▶ [BRIEF 1]:
In the Emil Yanchev profile below, explain what the two numbers after each club in the senior career list mean. Base your answer on the list's header line.
▶ [BRIEF 2]:
Answer these questions from the Emil Yanchev profile below:
(a) How tall is he?
(b) Against which team did he make his first team league début, and what was the score?
(c) On what date did he sign his first professional contract?
▶ [BRIEF 3]:
List every club in the senior career section of the Emil Yanchev profile below where he scored at least one goal.

*** SOURCE TEXT

Personal information
- Full name: Emil Emilov Yanchev
- Date of birth: 8 February 1999 (age 27)
- Place of birth: Varna, Bulgaria
- Height: 1.85 m (6 ft 1 in)
- Positions: Centre midfielder; centre-back;

Team information
- Current team: Chernomorets Burgas
- Number: 8

Youth career
- Cherno More

Senior career*
- Years: Team / Apps / (Gls)
- 2017–2021: Cherno More / 32 / (0)
- 2021–2022: Lokomotiv Plovdiv / 21 / (0)
- 2022: Pirin Blagoevgrad / 8 / (0)
- 2023: Dunav Ruse / 12 / (1)
- 2023–2024: Montana / 24 / (1)
- 2024: Fratria / 7 / (1)
- 2025: Sportist Svoge / 8 / (0)
- 2025–2026: Spartak Varna / 24 / (0)
- 2026–: Chernomorets Burgas / 11 / (0)

International career
- 2017: Bulgaria U18 / 4 / (0)
- 2017–2018: Bulgaria U19 / 10 / (2)

= Emil Yanchev =

Bulgarian footballer

Emil Emilov Yanchev (Емил Емилов Янчев; born 8 February 1999) is a Bulgarian professional footballer who plays as a midfielder for Second League club Chernomorets Burgas.

==Career==
Yanchev made his first team league début in a 0–4 away defeat against Ludogorets Razgrad on 1 May 2017, coming on as substitute for Nikolay Minkov. On 6 July 2017, he signed his first professional contract.

******
*** RECORDS SHOWN

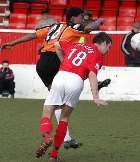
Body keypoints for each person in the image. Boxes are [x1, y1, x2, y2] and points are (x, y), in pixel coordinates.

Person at [1, 7, 110, 151]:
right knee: (69, 85)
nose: (83, 19)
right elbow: (90, 27)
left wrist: (13, 43)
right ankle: (60, 139)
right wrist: (100, 21)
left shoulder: (54, 26)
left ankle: (64, 138)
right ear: (73, 18)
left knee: (57, 99)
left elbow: (33, 35)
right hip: (56, 60)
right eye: (81, 17)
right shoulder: (75, 27)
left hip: (42, 64)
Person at [38, 32, 112, 162]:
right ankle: (53, 156)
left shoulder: (77, 45)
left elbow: (56, 44)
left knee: (47, 112)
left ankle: (46, 138)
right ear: (104, 43)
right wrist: (95, 96)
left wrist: (63, 61)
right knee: (64, 118)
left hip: (60, 76)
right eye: (109, 47)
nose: (108, 50)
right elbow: (92, 75)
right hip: (76, 80)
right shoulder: (97, 55)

******

▶ [TASK SOLUTION 1]:
The header line "Years: Team / Apps / (Gls)" shows the format. The first number after each club is his number of appearances for that club. The number in parentheses is the goals he scored there.

▶ [TASK SOLUTION 2]:
(a) 1.85 m (6 ft 1 in).
(b) Ludogorets Razgrad. It was a 0–4 away defeat.
(c) 6 July 2017.

▶ [TASK SOLUTION 3]:
- Dunav Ruse
- Montana
- Fratria